Dos de la
tarde y algo más. Segundo estaba sentado en el banco de una plaza, en el barrio
Puerto Madero, el mismo lugar donde frecuentaba juntarse con Pedro, lejos de la
locura desbordada y desbordante que a unas pocas cuadras se vivía en el centro
porteño. Su amigo acababa de llegar y también estaba sentado, con un cigarrillo
en la boca y unas ojeras espantosas que lo enmascaraban cual payaso en
penurias. Como aquella vez, estaban situados a pocos metros del hotel de
Francisco Reina, pero Segundo ya contaba con libre acceso a sus puertas y también
había conocido a su dueño. Hasta se había mudado por la mañana. Sólo necesitaba
descargarle a su amigo algunas inquietudes que lo atormentaban demasiado. ¿Qué
mejor que Pedro lo escuchase? Al fin y al cabo, Segundo no contaba con nadie.

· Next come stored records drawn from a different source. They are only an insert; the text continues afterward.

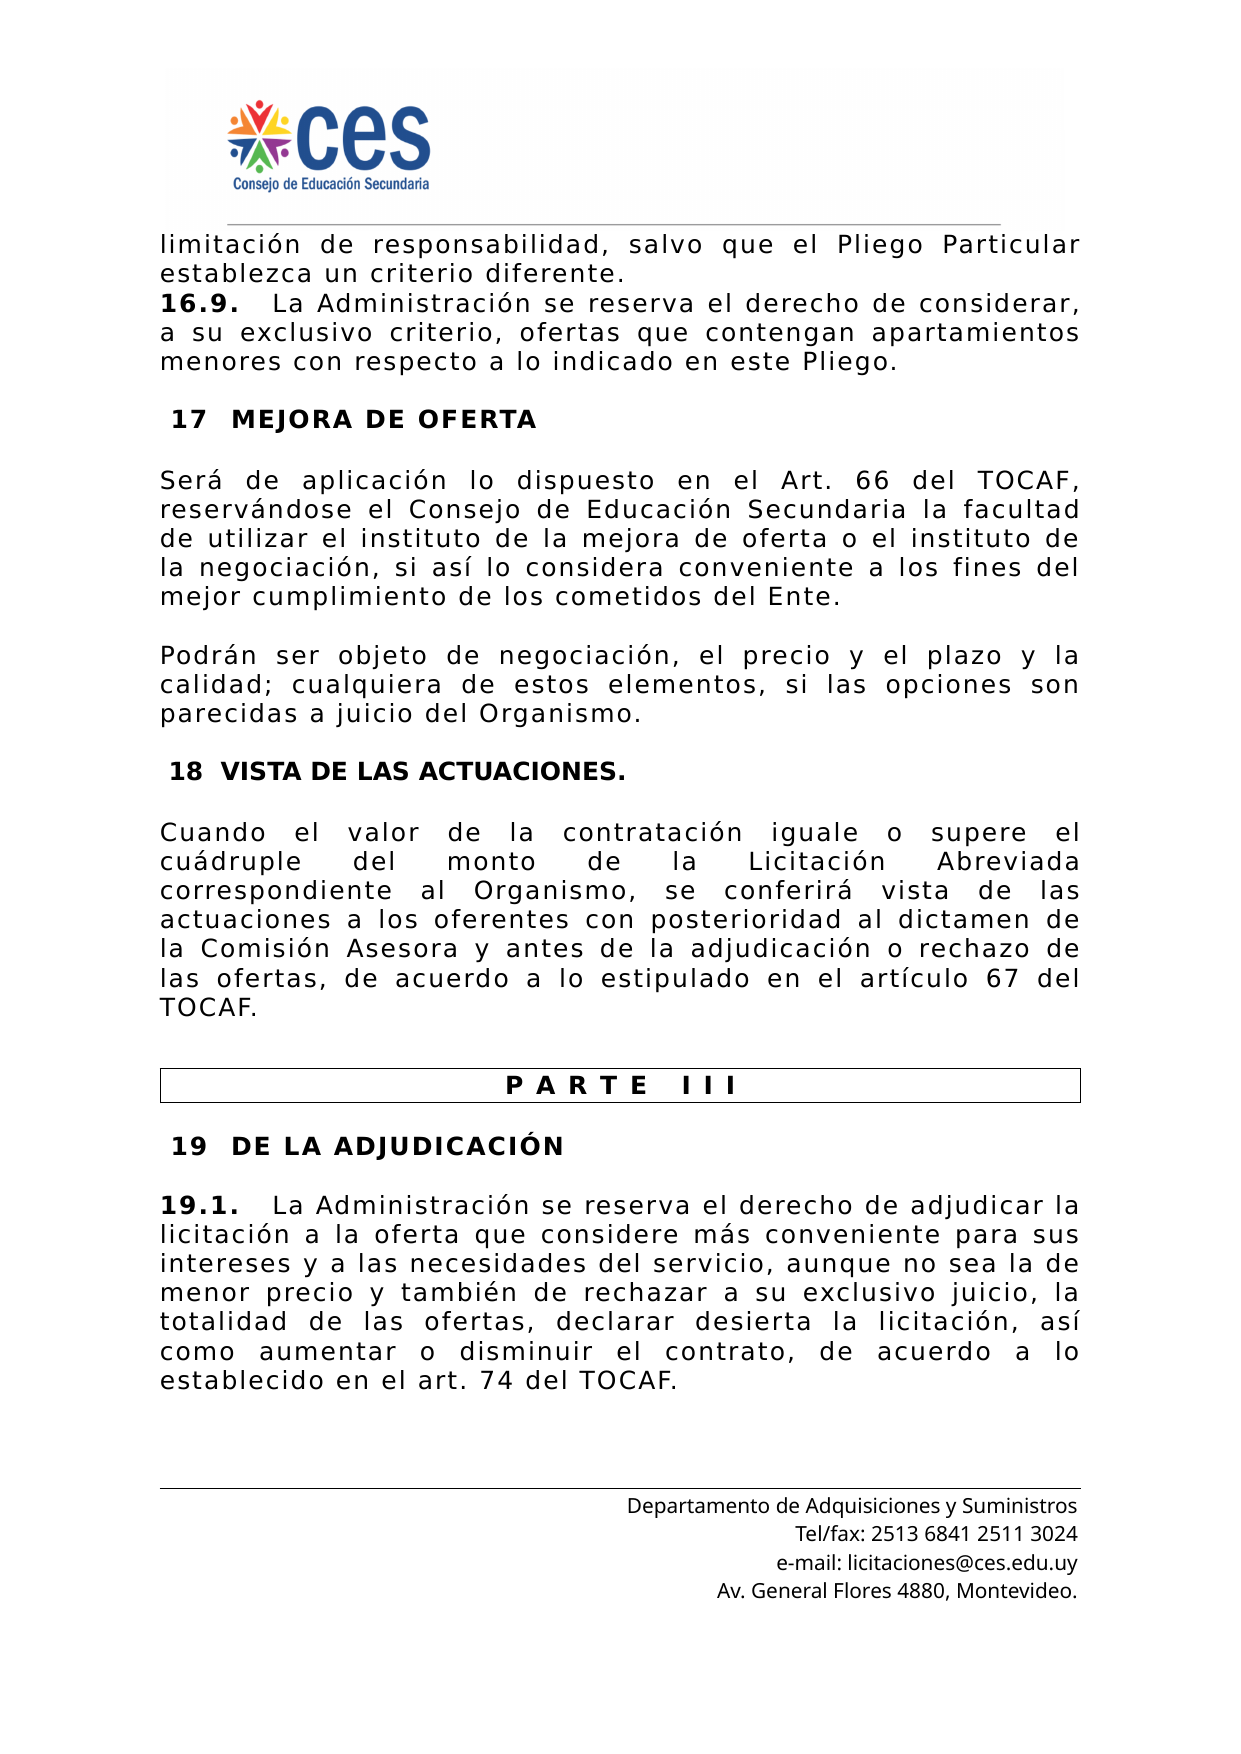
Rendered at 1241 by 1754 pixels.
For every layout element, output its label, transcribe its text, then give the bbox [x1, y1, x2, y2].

list Será de aplicación lo dispuesto en el Art. 66 del TOCAF, reservándose el Consejo de Educación Secundaria la facultad de utilizar el instituto de la mejora de oferta o el instituto de la negociación, si así lo considera conveniente a los fines del mejor cumplimiento de los cometidos del Ente. [159, 466, 1081, 612]
list La Administración se reserva el derecho de considerar, a su exclusivo criterio, ofertas que contengan apartamientos menores con respecto a lo indicado en este Pliego. [159, 289, 1081, 376]
list P A R T E I I I [161, 1069, 1080, 1102]
list Podrán ser objeto de negociación, el precio y el plazo y la calidad; cualquiera de estos elementos, si las opciones son parecidas a juicio del Organismo. [159, 641, 1081, 728]
list MEJORA DE OFERTA [159, 406, 1081, 435]
list La Administración se reserva el derecho de adjudicar la licitación a la oferta que considere más conveniente para sus intereses y a las necesidades del servicio, aunque no sea la de menor precio y también de rechazar a su exclusivo juicio, la totalidad de las ofertas, declarar desierta la licitación, así como aumentar o disminuir el contrato, de acuerdo a lo establecido en el art. 74 del TOCAF. [159, 1191, 1081, 1395]
list Cuando el valor de la contratación iguale o supere el cuádruple del monto de la Licitación Abreviada correspondiente al Organismo, se conferirá vista de las actuaciones a los oferentes con posterioridad al dictamen de la Comisión Asesora y antes de la adjudicación o rechazo de las ofertas, de acuerdo a lo estipulado en el artículo 67 del TOCAF. [159, 818, 1081, 1022]
list VISTA DE LAS ACTUACIONES. [159, 758, 1081, 787]
list DE LA ADJUDICACIÓN [159, 1133, 1081, 1162]
picture [165, 68, 1065, 231]
list limitación de responsabilidad, salvo que el Pliego Particular establezca un criterio diferente. [159, 161, 1081, 289]
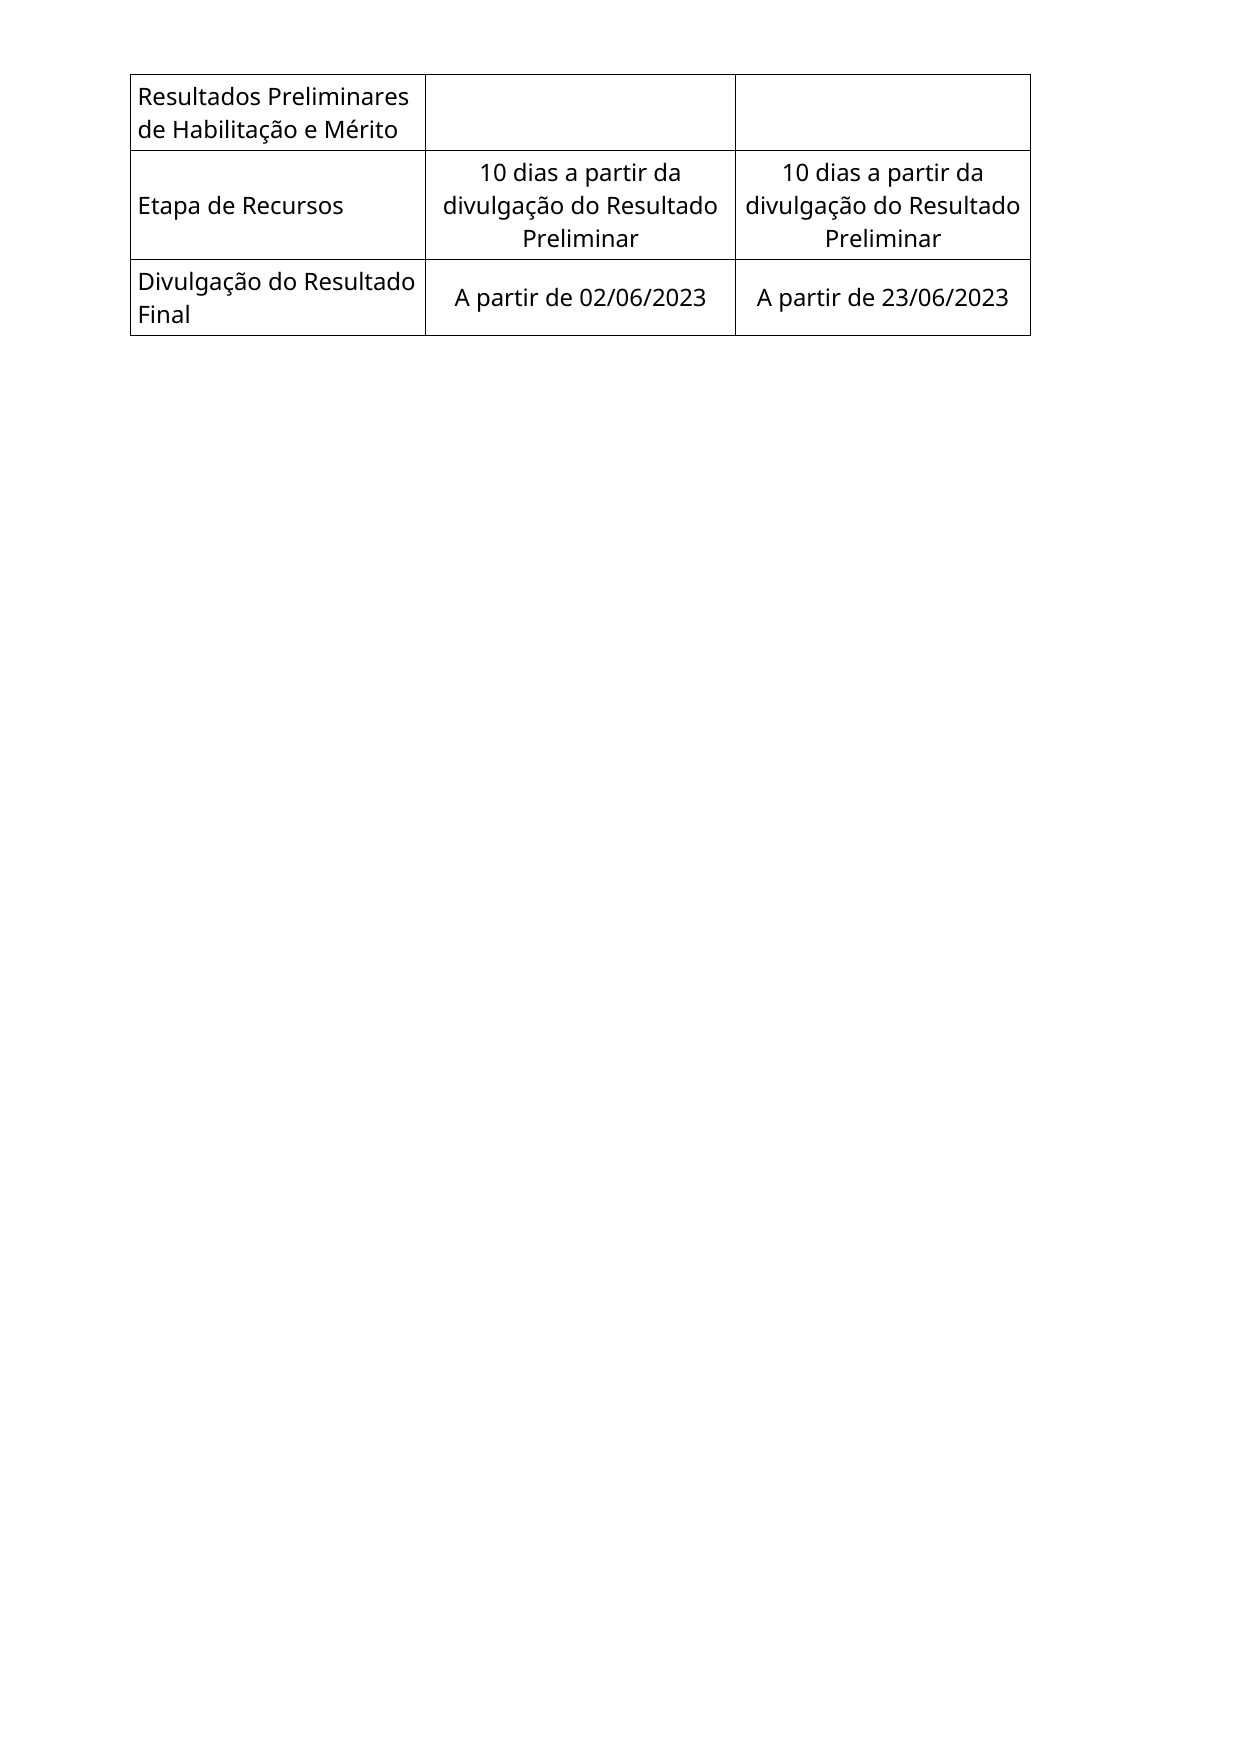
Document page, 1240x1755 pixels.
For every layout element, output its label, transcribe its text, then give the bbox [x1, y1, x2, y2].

table_cell [736, 75, 1030, 150]
table_cell 10 dias a partir da divulgação do Resultado Preliminar [426, 151, 735, 259]
table_cell 10 dias a partir da divulgação do Resultado Preliminar [736, 151, 1030, 259]
table_cell [426, 75, 735, 150]
table_cell A partir de 23/06/2023 [736, 260, 1030, 335]
table_cell A partir de 02/06/2023 [426, 260, 735, 335]
table_cell Etapa de Recursos [131, 151, 425, 259]
table_cell Resultados Preliminares de Habilitação e Mérito [131, 75, 425, 150]
table_cell Divulgação do Resultado Final [131, 260, 425, 335]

Martina formaba parte de su pasado aunque le pesare.
— ¿Realmente
le tenés confianza a ese Francisco Reina? —le preguntaba Pedro.
—Confianza no
le tengo pero, ¿qué más se puede hacer?
Ni se miraban,
descansaban los ojos en una fuente con aguas danzantes que estaba situada en el
centro de la plaza. Metros atrás había un anciano leyendo un libro muy
despreocupadamente, también sentado en otro de los bancos de la plaza.
— ¿Y si
miente?, —desconfiaba Pedro—, ¿y si toda esa historia es un invento?
— ¿Qué ganaría
con inventarla?
—No lo sé,
pero huele feo todo eso. ¿Ya te mudaste al hotel?
—A primeras
horas de la mañana dejé todas mis pertenencias en el estacionamiento del hotel.
Unos empleados de Francisco se encargaron de subirlas a la suite.
Pedro
reflejaba inseguridad, movía los pies y apoyaba las manos en sus rodillas,
esporádicamente las metía en los bolsillos y volvía a sacarlas para repetir los
movimientos, preocupado, siempre sentado con ese cigarrillo en la boca que
sabía fumar sin siquiera tocarlo con las manos. Con ese pucho entre los labios
intentaba alarmarlo:
—Te pido
disculpas pero toda historia me resulta extraña. Se están metiendo con un peso
pesado. ¿Olvidaste que un custodio de ese tal Felipe nos tuvo en la mira desde
su mansión?
—No lo olvidé,
Pedro querido —giraba el cuello para mirarlo—, pero Francisco también está
armado, hoy en día todo el mundo vive armado.
— ¿Estás
armado? ¿Estoy armado? —expulsaba su malestar hacia la nada.
—No lo estamos
pero tampoco somos millonarios.
—No sé, todo
esto me disgusta. ¿De qué vas a vivir? ¿Te pasa dinero, Francisco Reina?
—Aún no
hablamos sobre el tema. De todos modos ese hotel me pertenece.
Sus
fundamentos sonaban tan equívocos y débiles que Pedro no tenía más remedio que
pararse, sometido por su indignación y la ceguera de su amigo. Parado, comenzaba
a hablarle a su flequillo, porque Segundo seguía con la mirada puesta en el
piso:
— ¿Sabés qué
pienso? Que estás completamente cegado.
— ¿Otra vez lo
mismo? —se quejaba Segundo, cabizbajamente.
— ¿No te das
cuenta de que estás involucrándote en algo turbio?
— ¿Estás
conmigo? —alzaba la mirada con timidez.
—La verdad que
no. Estás perdiendo a tu gente, a quienes te queremos. Ya perdiste a Martina,
ahora me estás perdiendo a mí.
— ¿Y eso?
—Que me voy.
Estaré contigo el día que me necesites siempre y cuando termines con tu pasado.
Tengo que irme.
Sin más
explicaciones se marchaba, ni siquiera le había estrechado la mano tal cual lo
hacía cada vez que se despedía. Se estaba retirando, solo, encaminado hacia su
coche estacionado del otro lado de la plaza. Segundo lo veía alejarse y se
apenaba, metiendo las manos en los bolsillos del pantalón, buscando respuestas
quizá. No podía hacer otra cosa más que despedirse de su espalda distante desde
la más absoluta soledad:
—Adiós, Pedro,
adiós.
Definitivamente
se estaba quedando solo, o con sus fantasmas.